Selected excerpt START

SDB Loading performance
- The Databases and Hardware
- The Dataset and Queries
- Uniprot 700m loading: Tuning Helps
Performance reporting is an area prone to misinterpretation, and such reports should be liberally decorated with disclaimers. In our case there are an alarming number of variables: the hardware, the operating system, the database engine and its myriad parameters, the data itself, the queries, and planetary alignment.
Given this here is some basic information. You may find it sufficient:
- Loading speed will be in the thousands of triples per second range. Expect to load around 5 million triples per hour.
- Index layout is usually better than hash for loading speed. Hash loading is very bad on MySQL.
- Hash layout is better for query speed.
We suggest that you don't choose your database based on these figures. The performance is broadly similar, so if you already have a relational database installed this is your best option.

Selected excerpt END
Excerpted records START

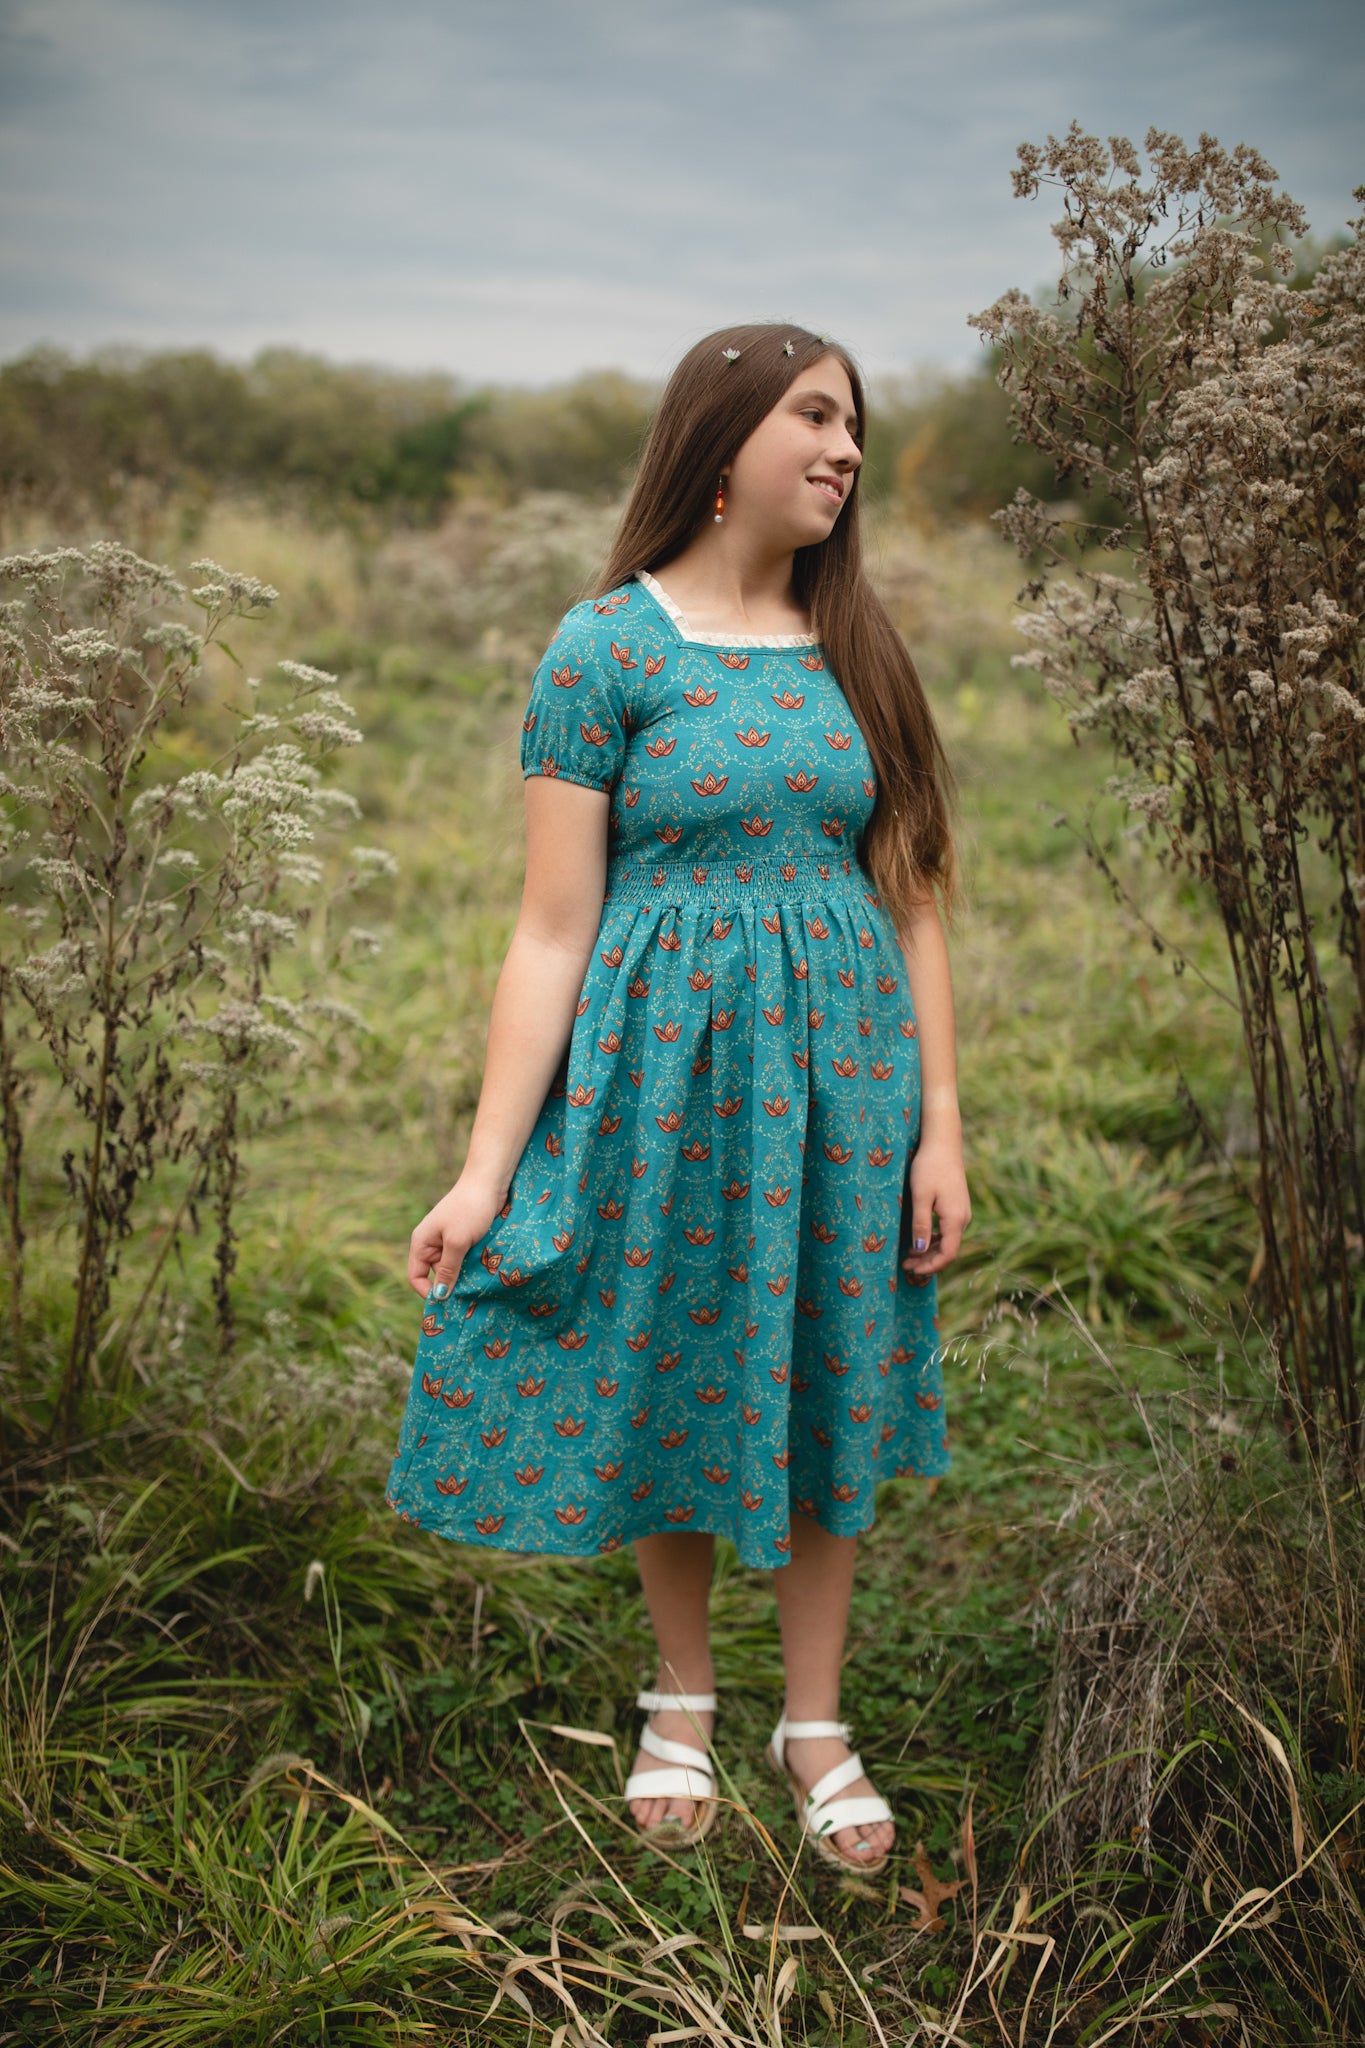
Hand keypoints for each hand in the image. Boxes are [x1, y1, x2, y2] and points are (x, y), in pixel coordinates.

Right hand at [407, 1172, 507, 1298]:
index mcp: (422, 1242)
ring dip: (465, 1275)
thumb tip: (439, 1296)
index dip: (428, 1291)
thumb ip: (447, 1269)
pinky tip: (486, 1269)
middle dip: (451, 1285)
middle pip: (436, 1274)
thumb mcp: (457, 1242)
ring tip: (480, 1280)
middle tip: (469, 1296)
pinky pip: (465, 1259)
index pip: (415, 1276)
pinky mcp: (465, 1238)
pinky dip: (474, 1265)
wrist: (489, 1182)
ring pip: (454, 1268)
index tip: (448, 1302)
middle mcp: (432, 1243)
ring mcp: (449, 1240)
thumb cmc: (470, 1209)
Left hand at [901, 1136, 970, 1282]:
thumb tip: (919, 1250)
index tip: (912, 1270)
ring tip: (909, 1255)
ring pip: (949, 1241)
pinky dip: (935, 1239)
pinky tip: (920, 1240)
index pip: (949, 1254)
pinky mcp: (957, 1205)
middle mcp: (963, 1218)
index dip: (931, 1266)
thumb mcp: (920, 1196)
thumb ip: (921, 1224)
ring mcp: (962, 1212)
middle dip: (928, 1261)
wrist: (942, 1142)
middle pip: (949, 1250)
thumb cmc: (929, 1167)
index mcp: (956, 1218)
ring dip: (930, 1251)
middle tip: (905, 1266)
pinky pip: (948, 1230)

Excerpted records END

Task directions | Please reproduce, word for word, the stretch of the SDB loading performance text above from "Given this here" through "bad on MySQL.".

Exercise answer |
Given this here is some basic information. You may find it sufficient:
- Loading speed will be in the thousands of triples per second range. Expect to load around 5 million triples per hour.
- Index layout is usually better than hash for loading speed. Hash loading is very bad on MySQL.